- Born: Cindy Kwang-Mei Hsu Honolulu, Hawaii
- Education: Virginia Tech
- Known for: WCBS-TV (1993-present)
- Children: 1

= Cindy Hsu =

American journalist

Cindy Kwang-Mei Hsu is a Chinese American Emmy Award winning news reporter and anchor at WCBS-TV in New York City. She currently anchors CBS 2 News at Noon and substitute anchors for other shows. She previously anchored for the morning, 9 a.m. and 5:00 p.m. newscasts. She also anchored the weekend morning and evening newscasts until 2016.

== Early career ==
Hsu joined the station in 1993 as a reporter and was later promoted to anchor various shows including Mornings, CBS News New York at 9 a.m., the Noon show, the News at 5 p.m. and weekends. She now anchors CBS News New York at Noon, reports on mental health issues and creates daily segments called Start with Kindness.

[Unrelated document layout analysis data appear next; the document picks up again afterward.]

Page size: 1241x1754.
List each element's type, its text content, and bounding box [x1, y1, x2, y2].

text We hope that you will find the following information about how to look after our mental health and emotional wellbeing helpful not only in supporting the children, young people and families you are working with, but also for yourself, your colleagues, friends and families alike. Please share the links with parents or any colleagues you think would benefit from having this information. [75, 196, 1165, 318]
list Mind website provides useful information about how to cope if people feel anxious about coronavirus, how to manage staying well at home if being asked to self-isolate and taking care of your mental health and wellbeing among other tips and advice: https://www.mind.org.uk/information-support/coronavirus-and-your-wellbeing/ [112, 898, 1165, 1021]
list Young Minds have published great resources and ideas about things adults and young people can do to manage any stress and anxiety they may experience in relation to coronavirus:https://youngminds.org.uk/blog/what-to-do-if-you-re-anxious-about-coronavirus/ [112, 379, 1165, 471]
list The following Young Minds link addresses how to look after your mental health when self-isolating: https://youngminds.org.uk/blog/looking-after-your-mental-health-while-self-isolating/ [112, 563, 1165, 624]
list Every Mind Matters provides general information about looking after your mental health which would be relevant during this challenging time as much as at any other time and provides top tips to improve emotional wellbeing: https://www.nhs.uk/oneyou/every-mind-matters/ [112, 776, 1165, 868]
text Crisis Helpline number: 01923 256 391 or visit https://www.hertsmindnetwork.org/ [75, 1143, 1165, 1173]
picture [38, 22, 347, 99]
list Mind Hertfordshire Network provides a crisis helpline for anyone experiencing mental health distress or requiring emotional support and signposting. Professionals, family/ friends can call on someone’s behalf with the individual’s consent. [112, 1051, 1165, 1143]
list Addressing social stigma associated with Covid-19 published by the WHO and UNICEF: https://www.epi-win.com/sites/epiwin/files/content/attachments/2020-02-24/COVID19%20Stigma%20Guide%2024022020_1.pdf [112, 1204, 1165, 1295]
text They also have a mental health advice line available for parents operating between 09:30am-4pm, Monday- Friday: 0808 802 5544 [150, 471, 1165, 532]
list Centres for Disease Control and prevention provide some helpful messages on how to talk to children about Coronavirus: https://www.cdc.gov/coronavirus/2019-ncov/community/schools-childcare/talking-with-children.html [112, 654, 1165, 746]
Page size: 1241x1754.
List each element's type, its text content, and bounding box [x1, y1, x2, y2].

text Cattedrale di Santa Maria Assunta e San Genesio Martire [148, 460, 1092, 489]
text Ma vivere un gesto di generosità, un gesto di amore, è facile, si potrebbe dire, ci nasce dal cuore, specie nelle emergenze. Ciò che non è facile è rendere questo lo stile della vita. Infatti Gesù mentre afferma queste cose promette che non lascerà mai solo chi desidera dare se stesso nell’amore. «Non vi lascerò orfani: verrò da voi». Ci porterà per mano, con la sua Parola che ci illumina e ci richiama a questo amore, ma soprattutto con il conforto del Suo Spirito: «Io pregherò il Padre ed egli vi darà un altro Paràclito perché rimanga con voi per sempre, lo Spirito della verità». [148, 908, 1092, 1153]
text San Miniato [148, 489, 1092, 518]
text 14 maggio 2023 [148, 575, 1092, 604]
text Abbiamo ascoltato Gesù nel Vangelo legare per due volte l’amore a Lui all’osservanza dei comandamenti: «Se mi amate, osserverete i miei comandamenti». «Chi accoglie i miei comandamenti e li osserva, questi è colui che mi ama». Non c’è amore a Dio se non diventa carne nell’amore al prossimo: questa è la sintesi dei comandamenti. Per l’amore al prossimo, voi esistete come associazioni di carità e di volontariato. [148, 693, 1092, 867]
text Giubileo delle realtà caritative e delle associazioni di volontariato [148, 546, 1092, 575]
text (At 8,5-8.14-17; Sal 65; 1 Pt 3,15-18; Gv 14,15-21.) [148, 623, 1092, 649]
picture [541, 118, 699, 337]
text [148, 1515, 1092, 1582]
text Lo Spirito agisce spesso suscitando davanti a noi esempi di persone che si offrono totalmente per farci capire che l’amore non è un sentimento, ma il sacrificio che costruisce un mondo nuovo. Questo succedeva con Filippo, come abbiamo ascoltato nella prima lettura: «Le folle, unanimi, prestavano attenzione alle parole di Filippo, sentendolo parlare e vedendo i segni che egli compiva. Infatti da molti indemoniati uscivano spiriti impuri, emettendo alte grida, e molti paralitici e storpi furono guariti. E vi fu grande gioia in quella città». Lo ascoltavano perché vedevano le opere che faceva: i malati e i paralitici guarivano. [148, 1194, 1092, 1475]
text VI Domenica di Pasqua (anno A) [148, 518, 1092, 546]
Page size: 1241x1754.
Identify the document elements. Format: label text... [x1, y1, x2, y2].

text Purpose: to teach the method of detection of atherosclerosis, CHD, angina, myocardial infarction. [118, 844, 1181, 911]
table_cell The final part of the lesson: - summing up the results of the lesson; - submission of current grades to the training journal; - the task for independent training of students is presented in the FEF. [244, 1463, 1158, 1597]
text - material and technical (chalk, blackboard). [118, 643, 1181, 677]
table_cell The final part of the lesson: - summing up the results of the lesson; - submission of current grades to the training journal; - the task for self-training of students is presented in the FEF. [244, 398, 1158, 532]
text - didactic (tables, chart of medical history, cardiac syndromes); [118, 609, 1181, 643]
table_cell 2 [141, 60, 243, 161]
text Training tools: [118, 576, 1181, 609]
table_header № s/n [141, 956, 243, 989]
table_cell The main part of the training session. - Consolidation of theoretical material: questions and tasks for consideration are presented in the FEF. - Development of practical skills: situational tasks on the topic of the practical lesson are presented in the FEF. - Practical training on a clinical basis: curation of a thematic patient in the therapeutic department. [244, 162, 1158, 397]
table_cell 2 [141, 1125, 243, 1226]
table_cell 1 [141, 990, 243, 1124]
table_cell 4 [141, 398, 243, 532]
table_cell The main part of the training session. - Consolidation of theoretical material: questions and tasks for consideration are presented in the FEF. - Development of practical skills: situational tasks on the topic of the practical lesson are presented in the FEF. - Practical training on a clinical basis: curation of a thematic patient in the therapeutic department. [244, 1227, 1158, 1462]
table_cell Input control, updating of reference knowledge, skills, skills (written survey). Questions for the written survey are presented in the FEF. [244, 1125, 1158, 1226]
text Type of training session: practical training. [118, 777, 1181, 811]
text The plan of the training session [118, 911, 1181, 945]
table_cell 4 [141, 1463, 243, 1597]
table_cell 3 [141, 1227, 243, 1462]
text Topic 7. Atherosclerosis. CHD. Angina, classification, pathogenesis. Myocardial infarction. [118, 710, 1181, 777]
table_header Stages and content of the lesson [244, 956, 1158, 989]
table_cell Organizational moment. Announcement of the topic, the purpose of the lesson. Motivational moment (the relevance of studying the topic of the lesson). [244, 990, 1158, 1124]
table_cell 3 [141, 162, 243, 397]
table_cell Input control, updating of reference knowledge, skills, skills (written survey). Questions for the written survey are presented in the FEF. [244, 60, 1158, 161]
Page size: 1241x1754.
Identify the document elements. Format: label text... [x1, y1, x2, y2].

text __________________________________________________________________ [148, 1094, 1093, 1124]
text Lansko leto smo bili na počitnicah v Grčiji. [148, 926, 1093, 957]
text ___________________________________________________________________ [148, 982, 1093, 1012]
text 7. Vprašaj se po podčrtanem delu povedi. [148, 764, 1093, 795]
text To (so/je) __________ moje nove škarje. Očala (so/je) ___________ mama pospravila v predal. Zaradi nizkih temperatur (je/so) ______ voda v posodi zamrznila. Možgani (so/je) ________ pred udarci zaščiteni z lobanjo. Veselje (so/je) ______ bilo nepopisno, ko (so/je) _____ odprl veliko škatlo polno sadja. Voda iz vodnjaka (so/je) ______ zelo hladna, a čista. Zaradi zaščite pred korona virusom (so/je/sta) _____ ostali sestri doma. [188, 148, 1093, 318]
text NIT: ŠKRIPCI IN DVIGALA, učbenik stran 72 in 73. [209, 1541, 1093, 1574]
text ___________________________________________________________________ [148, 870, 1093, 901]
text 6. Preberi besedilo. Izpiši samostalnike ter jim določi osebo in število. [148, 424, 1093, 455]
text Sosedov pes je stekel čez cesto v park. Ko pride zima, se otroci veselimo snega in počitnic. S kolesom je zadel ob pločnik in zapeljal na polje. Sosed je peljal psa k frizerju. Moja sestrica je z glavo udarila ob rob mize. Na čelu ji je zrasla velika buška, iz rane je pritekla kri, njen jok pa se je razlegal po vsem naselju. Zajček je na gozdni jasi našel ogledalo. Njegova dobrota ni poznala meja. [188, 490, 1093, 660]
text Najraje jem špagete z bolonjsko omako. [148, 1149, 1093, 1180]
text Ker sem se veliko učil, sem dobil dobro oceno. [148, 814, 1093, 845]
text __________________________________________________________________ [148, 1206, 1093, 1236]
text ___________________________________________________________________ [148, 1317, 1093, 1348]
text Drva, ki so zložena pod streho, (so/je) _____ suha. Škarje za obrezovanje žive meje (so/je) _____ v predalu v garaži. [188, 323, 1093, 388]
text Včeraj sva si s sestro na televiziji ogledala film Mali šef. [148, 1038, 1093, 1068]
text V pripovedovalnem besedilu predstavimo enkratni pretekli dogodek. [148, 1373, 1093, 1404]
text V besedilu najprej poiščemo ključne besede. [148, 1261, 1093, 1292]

Prior to joining WCBS-TV, Hsu worked as a reporter and anchor at WFRV-TV in Green Bay, Wisconsin and for WTOV-TV in Steubenville, Ohio. She began her broadcasting career as an associate producer for WTVR-TV in Richmond, Virginia.

Hsu was awarded an honorary doctorate from St. Thomas Aquinas College and a degree in communication studies from Virginia Tech.

== Personal life ==
Hsu was born in Honolulu Hawaii to Captain Kwang Ping Hsu a Coast Guard pilot and Rosemary Hsu a systems engineer. Both her parents immigrated to the US from China as children. Hsu is a mental health advocate after going public in 2021 about her severe depression, suicide attempt and hospitalization that happened in 2015. Since opening-up in a half-hour special Breaking the Stigma, she spends a lot of time spreading awareness and hope when it comes to mental illness. Hsu is on the National Board of The American Foundation for Suicide Prevention. In 2024, NAMI-NYC presented Hsu with the "Breaking the Stigma Award" for her work in mental health awareness. St. Thomas Aquinas College created a scholarship in her name awarded each year to a student pursuing a career in mental health. Hsu is also an adoption advocate after adopting her daughter Rosie from China in 2004. She shared her journey of adopting as a single mom with a multi-part series Bringing Rosie Home, using personal home videos that took viewers on the long process including the trip to China. It was nominated for an Emmy Award and won a New York AP Broadcasters Award for Best Feature. Hsu paddled for years on a championship dragon boating team called Women in Canoe. Hsu lives in New York City with her rescue dog Lilo.